■ **Task details**
Determine how many of the lines below hold the word "that". Give the number and nothing else.

┌─ Extracted material

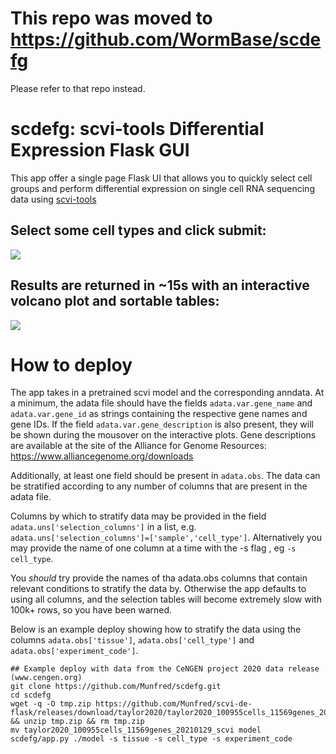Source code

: # This repo was moved to https://github.com/WormBase/scdefg
Please refer to that repo instead.


# scdefg: scvi-tools Differential Expression Flask GUI

This app offer a single page Flask UI that allows you to quickly select cell groups and perform differential expression
on single cell RNA sequencing data using [scvi-tools](https://scvi-tools.org)

## Select some cell types and click submit:

![](https://user-images.githubusercontent.com/12504176/107468161-44bc3580-6b46-11eb-9175-d10e9749f747.png)

## Results are returned in ~15s with an interactive volcano plot and sortable tables:

![](https://user-images.githubusercontent.com/12504176/107468037-07f03e80-6b46-11eb-8b27-9bccc3b5e9a6.png)

# How to deploy

The app takes in a pretrained scvi model and the corresponding anndata. At a minimum, the adata file should have the
fields `adata.var.gene_name` and `adata.var.gene_id` as strings containing the respective gene names and gene IDs. If
the field
`adata.var.gene_description` is also present, they will be shown during the mousover on the interactive plots. Gene
descriptions are available at the site of the Alliance for Genome Resources: https://www.alliancegenome.org/downloads

Additionally, at least one field should be present in `adata.obs`. The data can be stratified according to any 
number of columns that are present in the adata file.

Columns by which to stratify data may be provided in the field `adata.uns['selection_columns']`
in a list, e.g. `adata.uns['selection_columns']=['sample','cell_type']`. Alternatively you may provide the name
of one column at a time with the -s flag , eg `-s cell_type`.

You _should_ try provide the names of tha adata.obs columns that contain relevant conditions to stratify the data by.
Otherwise the app defaults to using all columns, and the selection tables will become extremely slow with 100k+ rows,
so you have been warned.

Below is an example deploy showing how to stratify the data using the columns `adata.obs['tissue']`, 
`adata.obs['cell_type']` and `adata.obs['experiment_code']`. 
```
## Example deploy with data from the CeNGEN project 2020 data release (www.cengen.org)
git clone https://github.com/Munfred/scdefg.git
cd scdefg
wget -q -O tmp.zip https://github.com/Munfred/scvi-de-flask/releases/download/taylor2020/taylor2020_100955cells_11569genes_20210129_scvi.zip && unzip tmp.zip && rm tmp.zip
mv taylor2020_100955cells_11569genes_20210129_scvi model
scdefg/app.py ./model -s tissue -s cell_type -s experiment_code
```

└─

■ **Solved exercise**
4